* TRY IT
Starting at the words "However optimizer can" and stopping after "2 AND f2 > 40)", print that stretch of the worklog on loose index range scans word for word.

(EXTRACT PROVIDED)

WL#11322: SUPPORT LOOSE INDEX RANGE SCANS FOR LOW CARDINALITY

Affects: Server-8.0   —   Status: Complete

Based on the patch provided by Facebook.

This WL improves the optimizer range scans for certain queries. Suppose we
have the following:

CREATE TABLE t1 (f1 INT NOT NULL, f2 INT NOT NULL, PRIMARY KEY(f1, f2));
INSERT INTO t1 VALUES
(1,1), (1,2), (1,3), (1,4), (1,5),
(2,1), (2,2), (2,3), (2,4), (2,5);
INSERT INTO t1 SELECT f1, f2 + 5 FROM t1;
INSERT INTO t1 SELECT f1, f2 + 10 FROM t1;
INSERT INTO t1 SELECT f1, f2 + 20 FROM t1;
INSERT INTO t1 SELECT f1, f2 + 40 FROM t1;
ANALYZE TABLE t1;

EXPLAIN SELECT f1, f2 FROM t1 WHERE f2 > 40;

MySQL currently chooses index scan to fetch all the rows and later filters the
rows in server using predicate f2 > 40. A range scan cannot be used for this 
case because there is no predicate on the first key-part (f1) of the index. 
However optimizer can be smarter than this. It can use the current loose index
scan to scan for distinct values of the first key_part (f1) and do a sub-range
scan on this distinct prefix for f2 > 40." 

Simplified algorithm for the case above:

1. Get distinct value of the first key part(f1 = 1).
2. Construct the range based on the first and
   second key part(f1 = 1 AND f2 > 40)
3. Do range scan.
4. Get next distinct value of the first key part(f1 = 2).
5. Construct the range based on the first and
   second key part(f1 = 2 AND f2 > 40)

(End EXTRACT PROVIDED)
(SOURCE INFORMATION)

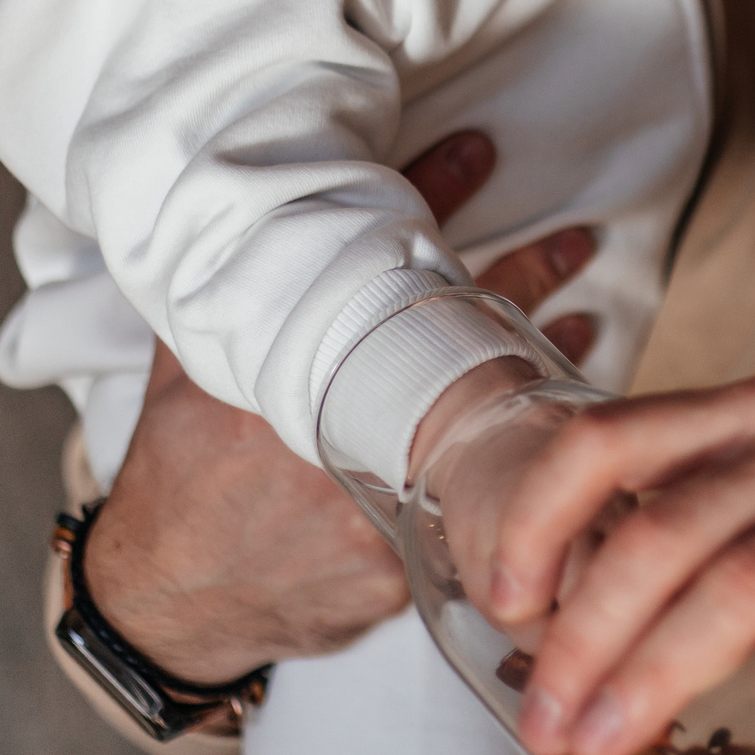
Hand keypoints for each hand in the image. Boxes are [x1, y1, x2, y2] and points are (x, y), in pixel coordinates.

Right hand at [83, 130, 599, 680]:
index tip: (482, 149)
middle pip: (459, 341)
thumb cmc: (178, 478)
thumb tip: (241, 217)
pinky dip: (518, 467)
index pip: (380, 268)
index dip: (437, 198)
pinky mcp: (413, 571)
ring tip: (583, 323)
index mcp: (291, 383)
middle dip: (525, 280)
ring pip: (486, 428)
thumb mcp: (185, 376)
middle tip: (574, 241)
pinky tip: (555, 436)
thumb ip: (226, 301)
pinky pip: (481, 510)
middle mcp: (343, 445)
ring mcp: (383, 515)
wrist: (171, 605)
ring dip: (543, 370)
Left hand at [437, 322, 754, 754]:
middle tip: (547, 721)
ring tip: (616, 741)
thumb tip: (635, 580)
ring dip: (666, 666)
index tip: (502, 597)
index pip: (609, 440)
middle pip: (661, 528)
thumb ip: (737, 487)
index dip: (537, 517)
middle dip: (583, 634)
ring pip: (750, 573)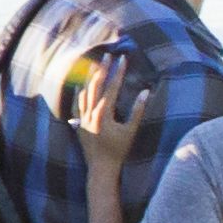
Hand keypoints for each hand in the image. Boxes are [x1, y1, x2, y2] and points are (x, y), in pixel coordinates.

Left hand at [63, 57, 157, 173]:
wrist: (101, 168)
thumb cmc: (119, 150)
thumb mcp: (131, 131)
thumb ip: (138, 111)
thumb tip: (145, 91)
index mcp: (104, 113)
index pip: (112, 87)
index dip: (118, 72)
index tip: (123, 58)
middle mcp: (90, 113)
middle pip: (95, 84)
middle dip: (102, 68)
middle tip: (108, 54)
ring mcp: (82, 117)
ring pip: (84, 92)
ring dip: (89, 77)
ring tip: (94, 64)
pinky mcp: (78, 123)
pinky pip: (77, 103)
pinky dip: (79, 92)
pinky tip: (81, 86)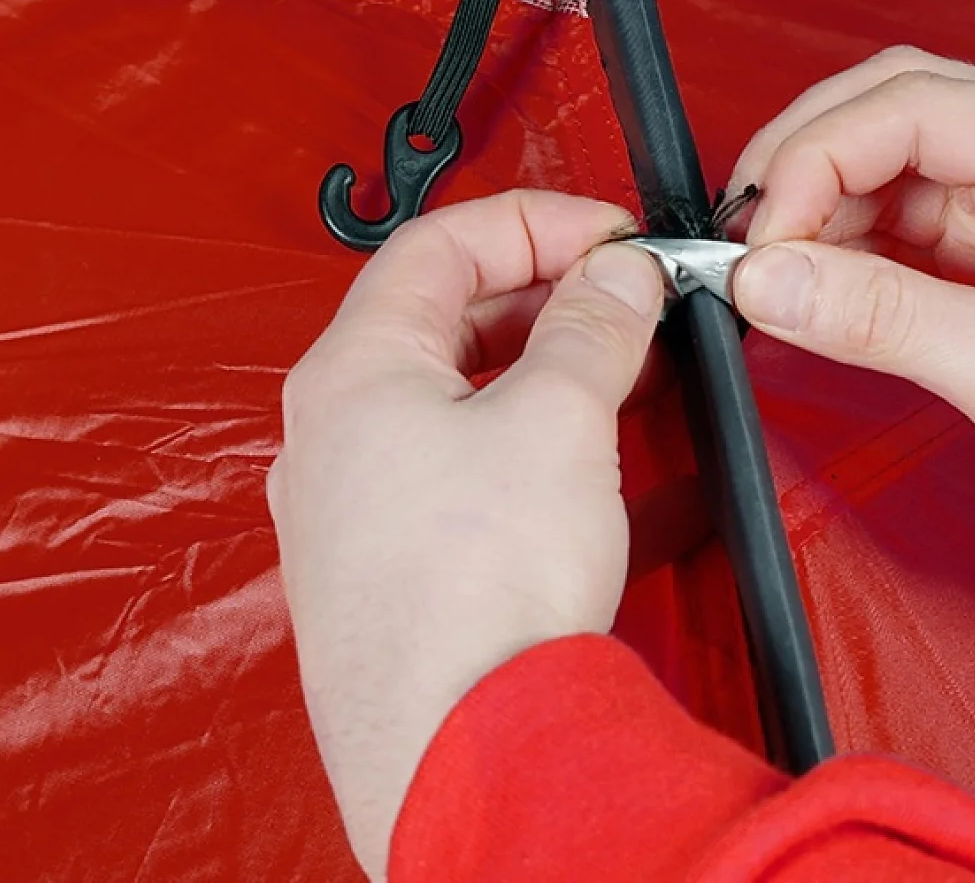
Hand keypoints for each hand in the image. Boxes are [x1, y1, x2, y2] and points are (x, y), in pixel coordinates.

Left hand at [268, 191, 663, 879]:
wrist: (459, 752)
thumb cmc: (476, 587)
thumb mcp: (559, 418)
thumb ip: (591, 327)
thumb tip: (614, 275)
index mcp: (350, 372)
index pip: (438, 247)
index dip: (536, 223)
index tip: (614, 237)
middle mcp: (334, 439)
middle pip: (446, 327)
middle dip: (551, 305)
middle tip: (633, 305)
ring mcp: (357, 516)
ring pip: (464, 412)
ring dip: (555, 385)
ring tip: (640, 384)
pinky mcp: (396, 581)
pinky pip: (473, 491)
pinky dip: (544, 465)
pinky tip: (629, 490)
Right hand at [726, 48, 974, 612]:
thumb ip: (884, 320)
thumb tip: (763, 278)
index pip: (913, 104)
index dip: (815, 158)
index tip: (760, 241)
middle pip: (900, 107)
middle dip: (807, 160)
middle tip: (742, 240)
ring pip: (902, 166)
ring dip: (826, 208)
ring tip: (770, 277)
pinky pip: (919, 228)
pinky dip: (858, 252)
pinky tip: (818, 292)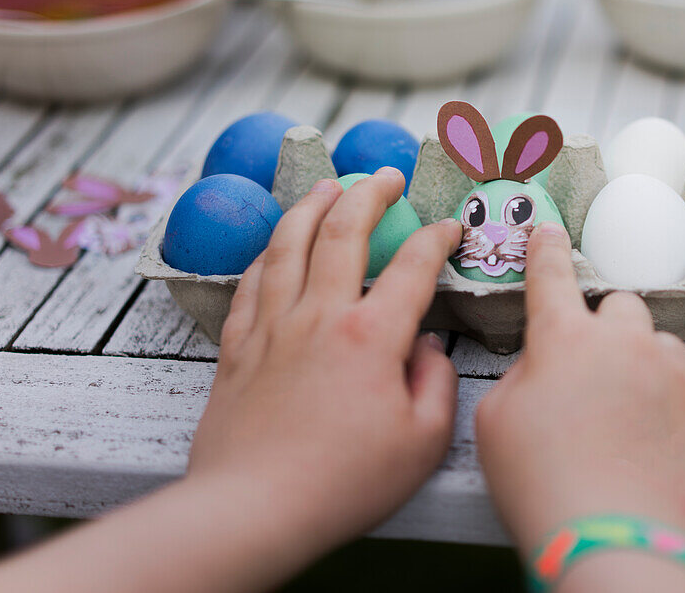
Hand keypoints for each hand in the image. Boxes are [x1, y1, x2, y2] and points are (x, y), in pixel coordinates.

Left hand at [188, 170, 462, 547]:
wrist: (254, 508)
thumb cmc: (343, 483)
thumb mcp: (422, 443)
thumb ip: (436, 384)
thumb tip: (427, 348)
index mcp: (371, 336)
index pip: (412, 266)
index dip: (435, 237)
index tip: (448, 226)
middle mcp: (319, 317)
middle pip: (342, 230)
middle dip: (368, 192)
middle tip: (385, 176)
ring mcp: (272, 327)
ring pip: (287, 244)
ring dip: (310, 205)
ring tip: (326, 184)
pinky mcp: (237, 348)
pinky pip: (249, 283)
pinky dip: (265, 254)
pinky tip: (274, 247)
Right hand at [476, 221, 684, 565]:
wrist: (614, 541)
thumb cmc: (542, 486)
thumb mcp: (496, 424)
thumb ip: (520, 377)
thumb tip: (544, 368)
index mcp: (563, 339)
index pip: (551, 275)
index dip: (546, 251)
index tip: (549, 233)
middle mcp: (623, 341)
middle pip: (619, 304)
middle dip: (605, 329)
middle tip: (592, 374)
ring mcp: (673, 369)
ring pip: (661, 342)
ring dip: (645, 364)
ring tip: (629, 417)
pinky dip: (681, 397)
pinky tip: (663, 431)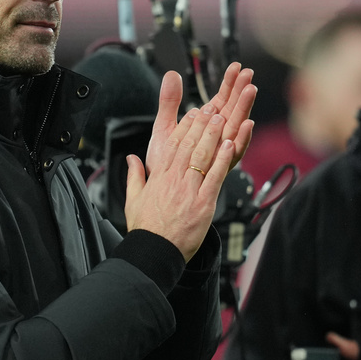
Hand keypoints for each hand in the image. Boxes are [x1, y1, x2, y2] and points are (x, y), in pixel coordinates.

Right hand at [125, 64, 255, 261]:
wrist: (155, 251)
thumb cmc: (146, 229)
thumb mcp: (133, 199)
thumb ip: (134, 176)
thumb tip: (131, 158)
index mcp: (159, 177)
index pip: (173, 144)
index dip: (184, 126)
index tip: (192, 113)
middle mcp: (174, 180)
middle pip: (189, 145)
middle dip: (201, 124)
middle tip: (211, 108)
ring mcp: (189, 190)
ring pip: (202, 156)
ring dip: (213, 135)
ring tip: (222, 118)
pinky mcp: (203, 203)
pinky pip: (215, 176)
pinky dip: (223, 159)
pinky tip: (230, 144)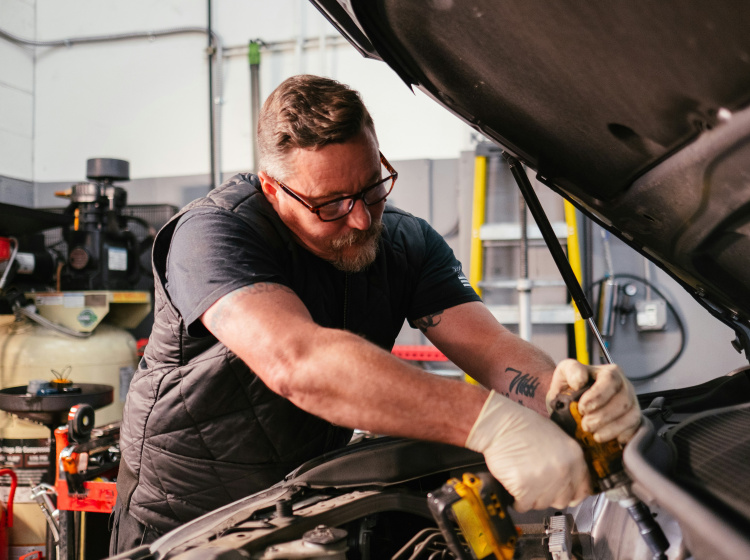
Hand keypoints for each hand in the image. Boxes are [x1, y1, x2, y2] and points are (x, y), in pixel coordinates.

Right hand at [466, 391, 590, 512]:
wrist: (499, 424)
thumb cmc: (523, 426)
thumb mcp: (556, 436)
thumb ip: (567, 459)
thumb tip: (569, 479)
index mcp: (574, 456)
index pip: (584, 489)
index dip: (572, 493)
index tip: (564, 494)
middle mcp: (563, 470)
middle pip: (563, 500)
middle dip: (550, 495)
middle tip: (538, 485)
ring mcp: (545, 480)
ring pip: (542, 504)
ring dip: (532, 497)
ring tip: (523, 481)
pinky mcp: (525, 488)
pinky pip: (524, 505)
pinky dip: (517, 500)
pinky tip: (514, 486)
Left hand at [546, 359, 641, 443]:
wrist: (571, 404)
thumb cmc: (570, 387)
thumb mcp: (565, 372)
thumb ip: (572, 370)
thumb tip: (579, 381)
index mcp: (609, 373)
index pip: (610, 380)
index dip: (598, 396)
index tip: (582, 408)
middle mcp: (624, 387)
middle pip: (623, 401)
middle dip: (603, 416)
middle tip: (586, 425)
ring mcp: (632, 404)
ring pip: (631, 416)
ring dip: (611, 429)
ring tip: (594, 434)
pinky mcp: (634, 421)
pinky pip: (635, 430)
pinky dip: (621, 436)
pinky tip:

(End SOURCE INFORMATION)

* ANSWER TO THIS PROBLEM
However optimizer can be smarter than this. It can use the current loose index
scan to scan for distinct values of the first key_part (f1) and do a sub-range
scan on this distinct prefix for f2 > 40." 

Simplified algorithm for the case above:

1. Get distinct value of the first key part(f1 = 1).
2. Construct the range based on the first and
   second key part(f1 = 1 AND f2 > 40)
3. Do range scan.
4. Get next distinct value of the first key part(f1 = 2).
5. Construct the range based on the first and
   second key part(f1 = 2 AND f2 > 40)